▸ What this exercise asks:
1. In the Prateek Chaudhuri biography, which gharana did the sitarist belong to?
2. Write the next part of the Prateek Chaudhuri biography, picking up after its final sentence.

▸ Document text:
►

Indian sitarist (1971–2021)

Pandit Prateek Chaudhuri (7 September 1971 – 6 May 2021) son of Padmabhushan Pandit Debu Chaudhuri, was an eminent Indian classical sitarist of the Senia Gharana (school) and graded as a "Top Class" Artist of India by the Radio & National Television, Government of India. He was also associated as a Professor with the Faculty of Music, University of Delhi, India.

==Biography==
He initiated his musical training under the tutelage of his father Pandit Debu Chaudhuri and also from his Father's Guru Ustad Mushtaq Ali Khan Sahab.

◄

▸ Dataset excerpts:

►

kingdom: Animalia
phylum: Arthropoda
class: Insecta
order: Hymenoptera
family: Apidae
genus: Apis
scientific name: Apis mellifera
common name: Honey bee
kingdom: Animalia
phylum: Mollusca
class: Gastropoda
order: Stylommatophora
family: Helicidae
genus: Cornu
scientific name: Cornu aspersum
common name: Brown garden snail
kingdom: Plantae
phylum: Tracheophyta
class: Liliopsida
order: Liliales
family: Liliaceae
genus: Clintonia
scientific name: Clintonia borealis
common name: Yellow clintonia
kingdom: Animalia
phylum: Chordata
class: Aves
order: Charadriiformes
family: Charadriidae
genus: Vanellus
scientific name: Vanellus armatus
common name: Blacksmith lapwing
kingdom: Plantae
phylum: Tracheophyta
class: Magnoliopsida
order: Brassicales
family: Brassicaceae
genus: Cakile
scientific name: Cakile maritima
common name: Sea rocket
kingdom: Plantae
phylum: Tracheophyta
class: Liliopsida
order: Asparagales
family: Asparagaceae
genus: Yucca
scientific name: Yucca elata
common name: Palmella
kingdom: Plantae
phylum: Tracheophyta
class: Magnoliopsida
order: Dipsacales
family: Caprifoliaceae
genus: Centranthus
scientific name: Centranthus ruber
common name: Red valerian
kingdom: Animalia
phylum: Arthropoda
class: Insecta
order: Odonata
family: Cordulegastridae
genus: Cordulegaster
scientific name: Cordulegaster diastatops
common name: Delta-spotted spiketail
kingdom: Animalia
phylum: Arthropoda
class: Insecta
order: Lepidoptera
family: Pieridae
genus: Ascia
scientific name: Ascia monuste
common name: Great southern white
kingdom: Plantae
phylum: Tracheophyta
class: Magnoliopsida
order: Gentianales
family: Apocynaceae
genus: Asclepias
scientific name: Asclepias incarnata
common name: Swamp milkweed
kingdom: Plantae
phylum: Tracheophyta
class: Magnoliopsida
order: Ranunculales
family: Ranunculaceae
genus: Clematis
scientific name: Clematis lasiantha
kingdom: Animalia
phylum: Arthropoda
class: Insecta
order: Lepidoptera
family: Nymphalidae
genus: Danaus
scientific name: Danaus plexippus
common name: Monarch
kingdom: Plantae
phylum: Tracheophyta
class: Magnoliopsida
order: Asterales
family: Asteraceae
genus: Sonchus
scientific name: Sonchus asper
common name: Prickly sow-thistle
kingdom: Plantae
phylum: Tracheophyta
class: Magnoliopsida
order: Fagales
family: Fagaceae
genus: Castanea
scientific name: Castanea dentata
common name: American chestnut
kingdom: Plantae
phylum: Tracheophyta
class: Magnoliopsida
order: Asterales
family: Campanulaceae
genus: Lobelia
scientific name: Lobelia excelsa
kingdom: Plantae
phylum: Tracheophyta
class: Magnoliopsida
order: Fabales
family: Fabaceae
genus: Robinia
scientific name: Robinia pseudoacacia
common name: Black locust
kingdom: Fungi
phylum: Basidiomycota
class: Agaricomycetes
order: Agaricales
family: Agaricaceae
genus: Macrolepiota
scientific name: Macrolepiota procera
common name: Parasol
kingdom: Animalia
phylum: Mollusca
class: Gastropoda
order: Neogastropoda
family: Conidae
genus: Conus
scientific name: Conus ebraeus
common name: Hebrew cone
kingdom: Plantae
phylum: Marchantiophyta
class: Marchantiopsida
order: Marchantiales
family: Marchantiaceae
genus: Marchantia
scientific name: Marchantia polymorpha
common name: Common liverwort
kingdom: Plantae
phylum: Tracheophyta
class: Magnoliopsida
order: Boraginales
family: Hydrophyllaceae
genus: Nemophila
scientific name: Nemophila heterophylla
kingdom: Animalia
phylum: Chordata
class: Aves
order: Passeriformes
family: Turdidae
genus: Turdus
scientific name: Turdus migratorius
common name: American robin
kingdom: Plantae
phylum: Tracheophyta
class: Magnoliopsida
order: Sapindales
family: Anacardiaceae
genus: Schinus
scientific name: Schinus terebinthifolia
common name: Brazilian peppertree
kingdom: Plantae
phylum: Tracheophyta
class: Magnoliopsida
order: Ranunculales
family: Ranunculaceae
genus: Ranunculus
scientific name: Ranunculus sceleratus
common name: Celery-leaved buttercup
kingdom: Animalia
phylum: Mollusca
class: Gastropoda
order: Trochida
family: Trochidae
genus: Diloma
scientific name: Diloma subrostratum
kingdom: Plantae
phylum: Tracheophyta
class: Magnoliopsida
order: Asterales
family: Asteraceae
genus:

◄

▸ Answers per task:
1. The Senia Gharana.

2.
==Discography==
1. Prateek Chaudhuri - Sitar,
2. Debu Chaudhuri And Prateek Chaudhuri Sitar

== Death ==
Prateek Chaudhuri died of COVID-19 on 6 May 2021, in Delhi. This took place only five days after his father had passed from a covid-related illness on May 1.

==Publications==
- Plucked Instruments of Northern India with Special Reference to Sitar, ISBN 9788174531735, Sanjay Prakashan-2005, New Delhi, India
- Indian Music. ISBN 9788174530202, Sanjay Prakashan-2005, New Delhi, India.